Policy Dysfunction

As I see it the immigration “policy dysfunction” from which the Biden Administration is rather clearly suffering is fully reflected in the Washington Post editorial criticizing the problem:

That’s largely what Mr. Biden has done for others, especially Central American families with children, tens of thousands of whom have been admitted to the United States this year. And he did so even as administration officials urged them not to attempt to cross the border illegally. That glaring disconnect, between official dissuasion and on-the-ground leniency, has been received by Haitian and other migrants as an invitation to take their chances on reaching the U.S. border.

Now the door has slammed shut for many of them in Del Rio, especially the Haitians, whom U.S. officials began loading onto deportation flights over the weekend. It is fair to ask why Haitian migrants, virtually all Black, are being subjected to expulsion on a scale that has not been directed at lighter-skinned Central Americans.

Haiti, reeling from crime, political upheaval, economic calamity and a devastating earthquake this summer, is in no shape to handle the return of thousands of deportees. Yet that is the burden Mr. Biden is imposing, evidently in hopes of deterring further waves of migrants. Under a public health rule invoked by the Trump administration at the pandemic’s outset, asylum seekers are being deported without hearings on daily flights to Haiti.

The policy is inhumane; equally, it is inhumane to incentivize migrants to risk the perilous, expensive journey across Central America and Mexico. Having mismanaged migration in its first eight months in office, which contributed to a two-decade-high surge in illegal border crossings, the administration clearly fears a backlash at the polls in next year’s midterm elections more than it fears the wrath of immigration advocates. Republicans, sensing electoral advantage, are using border “chaos” as a cudgel.

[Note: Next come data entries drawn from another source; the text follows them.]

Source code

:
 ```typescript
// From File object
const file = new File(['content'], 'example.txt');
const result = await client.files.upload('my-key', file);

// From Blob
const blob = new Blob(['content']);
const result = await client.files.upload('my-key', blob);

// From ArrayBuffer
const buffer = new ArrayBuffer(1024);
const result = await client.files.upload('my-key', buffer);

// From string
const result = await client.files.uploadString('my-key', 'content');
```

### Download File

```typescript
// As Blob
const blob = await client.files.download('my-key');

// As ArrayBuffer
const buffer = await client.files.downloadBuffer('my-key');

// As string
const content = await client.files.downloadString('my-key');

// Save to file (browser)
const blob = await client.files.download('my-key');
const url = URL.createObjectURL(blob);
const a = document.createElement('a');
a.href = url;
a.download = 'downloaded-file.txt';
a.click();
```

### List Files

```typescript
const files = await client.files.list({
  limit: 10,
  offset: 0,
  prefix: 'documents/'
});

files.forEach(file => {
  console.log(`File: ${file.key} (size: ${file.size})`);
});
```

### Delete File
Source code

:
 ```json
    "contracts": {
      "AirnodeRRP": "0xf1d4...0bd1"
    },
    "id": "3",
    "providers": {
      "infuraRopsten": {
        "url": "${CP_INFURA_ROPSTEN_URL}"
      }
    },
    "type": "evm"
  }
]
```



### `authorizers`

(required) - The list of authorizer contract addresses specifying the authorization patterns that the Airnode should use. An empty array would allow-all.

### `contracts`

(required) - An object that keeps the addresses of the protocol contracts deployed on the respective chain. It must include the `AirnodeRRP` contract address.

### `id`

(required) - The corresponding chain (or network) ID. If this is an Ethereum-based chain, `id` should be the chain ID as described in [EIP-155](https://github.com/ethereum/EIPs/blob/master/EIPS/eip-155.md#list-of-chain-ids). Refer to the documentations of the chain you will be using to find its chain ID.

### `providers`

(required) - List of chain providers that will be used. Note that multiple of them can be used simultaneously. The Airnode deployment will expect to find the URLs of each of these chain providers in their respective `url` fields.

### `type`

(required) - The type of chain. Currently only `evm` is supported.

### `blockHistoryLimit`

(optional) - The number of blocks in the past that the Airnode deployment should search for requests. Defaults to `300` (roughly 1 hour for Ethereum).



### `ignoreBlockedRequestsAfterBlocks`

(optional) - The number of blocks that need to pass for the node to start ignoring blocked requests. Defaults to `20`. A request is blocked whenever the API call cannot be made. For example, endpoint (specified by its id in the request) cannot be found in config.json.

Many of the failings in the U.S. immigration system are reflected in the mess in Del Rio: the absence of any workable channel by which migrants could apply for asylum south of the border; the massive backlog and shortage of judges in migration courts, which means asylum applicants, once admitted, may wait two or three years for their cases to be heard; and the misalignment of high domestic demand for cheap immigrant labor with an inadequate legal supply of it.

I’ll stipulate that employers want to keep wages low. Should keeping wages low be federal policy? I don’t think so. What do the editors think?

Unfortunately for the editors’ worldview, there is no such thing as an immigrant job. There are, however, entry level jobs frequently taken by immigrants but not only by newly-arrived immigrants. Those jobs are also taken by earlier immigrants, by people just entering the workforce, by people who don’t have the skills for jobs that pay higher wages, or people who prefer those entry level jobs for one reason or another. Econ 101 would tell them that high demand would be reflected in rising wages for entry-level workers; the absence of rising wages for entry level workers until very recently, as the supply of such workers declined for a variety of reasons, many of them relating to the pandemic and the policy strategies taken in response to the pandemic.

Consequently, what is humane to newly-arrived Haitians (for example) is inhumane to people already holding those entry level jobs.

I have as much sympathy for the plight of Haitians as the editors but my preferred strategy for remediating their problems is somewhat different from that of the editors. I think conditions need to be improved in Haiti rather than bringing Haitians here. Sadly, Haiti was born dysfunctional and U. S. meddling in Haitian affairs has all too frequently served to make things worse. It won’t be easy but it will be more humane to more people than the strategy advocated by the editors.

5 comments… add one
  • bob sykes Link

    A large fraction of illegal immigrants, especially the Haitians, have no marketable skills and are largely untrainable for anything other than menial jobs. They will be dependent on welfare for the rest of their lives. These people would be better off in their home countries, but that would require a significant foreign aid investment in them and some sort of program to decriminalize their economies and politics. Since we can’t do that in our own cities, I don’t know how we can do in theirs.

    PS. What was Chicago’s score last weekend? 8 dead? 42 wounded? What’s your target for the year? 500 dead? 2500 wounded? I will be interested to see if the Taliban or Mayor Lightfoot/DA Foxx wins the rest of the way. I’m betting on the Chicago team.

  • 54 wounded 10 killed. Fortunately, the Chicago Police Department continues to protect the mayor’s house from demonstrators so we’ve got that going for us.

  • Grey Shambler Link

    If we have to spend money anyway we should subsidize Planned Parenthood of Haiti and the Northern Triangle.
    They should be able to turn a profit on all that excess harvested fetal tissue.
    It’s their business, put the money in the hands of experienced people.

  • Elective abortion is illegal in Haiti, Guatemala, El Salvador, and Honduras. Illegal abortions are quite risky in all of those places.

  • Grey Shambler Link

    Didn’t realize. Backward, misogynist Red State Nations need reform.
    Biden administration should be all over that.